Edebiyatın uçsuz bucaksız çayırı…
Çocuklarımızın yaşamları boyunca sanal çiçekler koklamamaları için, hem güven hem de özgürlük aşılayan kutsal eller tarafından edebiyatın uçsuz bucaksız çayırıyla buluşturulmaya ihtiyaçları var. Onlar edebiyat çayırında diledikleri çiçekleri özgürce koklar, içselleştirir, ceplerine doldururken, onları destekleyecek, ilham ve cesaret verecek, seçim ve eğilimlerine saygı duyacak rehberlere gereksinimleri var.

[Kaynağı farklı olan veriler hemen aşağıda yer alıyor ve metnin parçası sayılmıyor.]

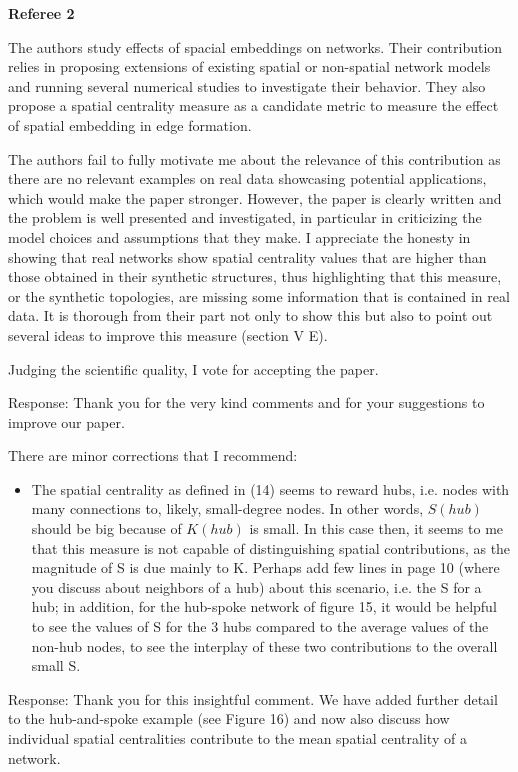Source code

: \documentclass[12pt]{article}
\begin{document}
\pagebreak


\textbf{Referee 2}

The authors study effects of spacial embeddings on networks. Their contribution relies in
proposing extensions of existing spatial or non-spatial network models and running several
numerical studies to investigate their behavior. They also propose a spatial centrality
measure as a candidate metric to measure the effect of spatial embedding in edge formation.

The authors fail to fully motivate me about the relevance of this contribution as there are
no relevant examples on real data showcasing potential applications, which would make the
paper stronger. However, the paper is clearly written and the problem is well presented and
investigated, in particular in criticizing the model choices and assumptions that they make.
I appreciate the honesty in showing that real networks show spatial centrality values that are
higher than those obtained in their synthetic structures, thus highlighting that this measure,
or the synthetic topologies, are missing some information that is contained in real data. It is
thorough from their part not only to show this but also to point out several ideas to improve
this measure (section V E).

Judging the scientific quality, I vote for accepting the paper.

{\color{res} Response: Thank you for the very kind comments and for your suggestions to improve our paper. }

There are minor corrections that I recommend:

\begin{itemize}
\item The spatial centrality as defined in (14) seems to reward hubs, i.e. nodes with many
connections to, likely, small-degree nodes. In other words, $S(hub)$ should be big
because of $K(hub)$ is small. In this case then, it seems to me that this measure is not
capable of distinguishing spatial contributions, as the magnitude of S is due mainly
to K. Perhaps add few lines in page 10 (where you discuss about neighbors of a hub)
about this scenario, i.e. the S for a hub; in addition, for the hub-spoke network of
figure 15, it would be helpful to see the values of S for the 3 hubs compared to the
average values of the non-hub nodes, to see the interplay of these two contributions to
the overall small S.
\end{itemize}

{\color{res} Response: Thank you for this insightful comment. We have added further detail to the hub-and-spoke example (see Figure 16) and now also discuss how individual spatial centralities contribute to the mean spatial centrality of a network.}
\end{document}
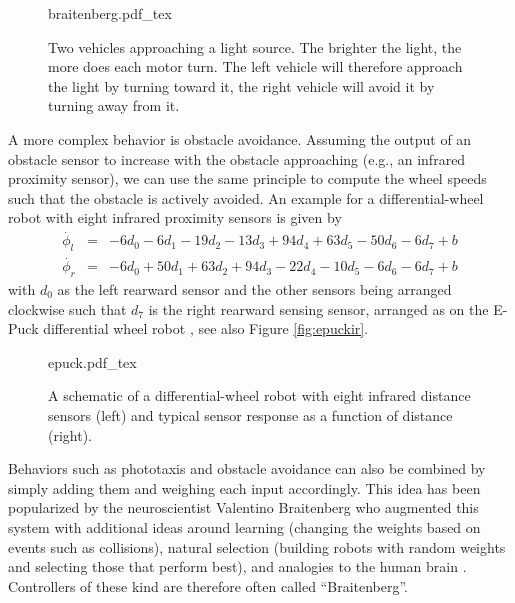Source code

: \begin{figure}
    \centering
    \def\svgwidth{0.7\textwidth}
    {braitenberg.pdf_tex}
    \caption{Two vehicles approaching a light source. The brighter the light, the more does each motor turn. The left vehicle will therefore approach the light by turning toward it, the right vehicle will avoid it by turning away from it.\label{fig:braitenberg}}
\end{figure}

A more complex behavior is obstacle avoidance. Assuming the output of an obstacle sensor to increase with the obstacle approaching (e.g., an infrared proximity sensor), we can use the same principle to compute the wheel speeds such that the obstacle is actively avoided. An example for a differential-wheel robot with eight infrared proximity sensors is given by
\begin{eqnarray}
\nonumber
\dot{\phi_l}&=&-6d_0-6d_1-19d_2-13d_3+94d_4+63d_5-50d_6-6d_7+b\\
\nonumber
\dot{\phi_r}&=&-6d_0+50d_1+63d_2+94d_3-22d_4-10d_5-6d_6-6d_7+b
\end{eqnarray}
%
%
with $d_0$ as the left rearward sensor and the other sensors being arranged clockwise such that $d_7$ is the right rearward sensing sensor, arranged as on the E-Puck differential wheel robot \cite{mondada2009puck}, see also Figure \ref{fig:epuckir}.

\begin{figure}
\centering
    \def\svgwidth{\textwidth}
    {epuck.pdf_tex}
    \caption{A schematic of a differential-wheel robot with eight infrared distance sensors (left) and typical sensor response as a function of distance (right).}
\end{figure}

Behaviors such as phototaxis and obstacle avoidance can also be combined by simply adding them and weighing each input accordingly. This idea has been popularized by the neuroscientist Valentino Braitenberg who augmented this system with additional ideas around learning (changing the weights based on events such as collisions), natural selection (building robots with random weights and selecting those that perform best), and analogies to the human brain \cite{braitenberg1986vehicles}. Controllers of these kind are therefore often called ``Braitenberg''.

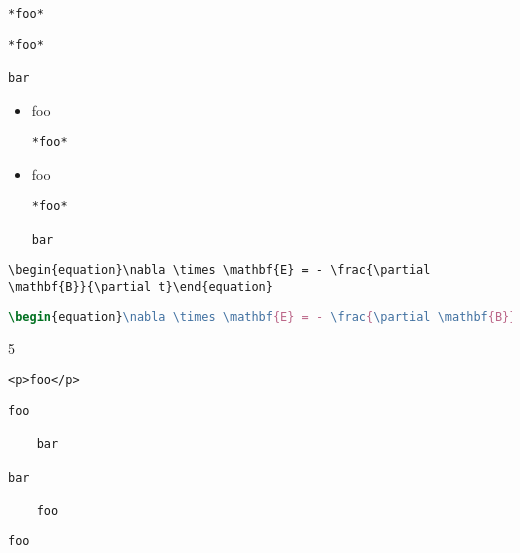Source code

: 
\def\mytitle{Fenced Code Blocks}


\begin{verbatim}
*foo*
\end{verbatim}

\begin{verbatim}
*foo*

bar
\end{verbatim}

\begin{itemize}
\item{} foo

\begin{verbatim}
*foo*
\end{verbatim}

\item{} foo

\begin{verbatim}
*foo*

bar
\end{verbatim}

\end{itemize}

\begin{verbatim}
\begin{equation}\nabla \times \mathbf{E} = - \frac{\partial \mathbf{B}}{\partial t}\end{equation}
\end{verbatim}

\begin{lstlisting}[language=tex]
\begin{equation}\nabla \times \mathbf{E} = - \frac{\partial \mathbf{B}}{\partial t}\end{equation}
\end{lstlisting}

5

\begin{verbatim}
<p>foo</p>
\end{verbatim}

\begin{verbatim}
foo

	bar

bar

    foo
\end{verbatim}

\begin{verbatim}
foo
\end{verbatim}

Çocuklarımızın kendilerini, ötekini ve hayatı keşfedebilmeleri; insan olmanın türlü halleriyle tanışabilmeleri; bencillik, kayıtsızlık, anlamsızlık çukurlarına düşmeden meraklı, heyecanlı, sevgi dolu adımlarla kendi patikalarında ilerleyebilmeleri için iyi edebiyatın köprüsünden geçmeye ihtiyaçları var.
Biz yazarların çocukluğumuzdan bu yana tulum ceplerinde, kitap aralarında, bellek çekmecelerinde taşıdığımız çiçeklerin tohumlarıyla ektiğimiz; mürekkeple, klavyeyle suladığımız, uykusuz gecelerde sabırla büyüttüğümüz edebiyat çiçeklerini çocuklarımızla buluşturacak eğitim bahçıvanlarına, insan olmanın bu en saf ve doğal keşif döngüsünün sürekliliğini sağlayacak öğretmenlere her zamankinden daha fazla ihtiyacımız var.
Şener Öğretmen’imin sıktığı omuzum hâlâ ürperiyor. Gözlerimi bir kez daha kapatıp açıyorum. Karşımda koskoca bir salon dolusu öğretmen görüyorum. Bir öğretmen çocuğu olarak, dünyanın en güzel çiçeklerini sizin büyüttüğünüze tüm kalbimle inanıyorum. Ceplerinizden, gönüllerinizden edebiyat sevgisinin eksik olmamasını diliyorum!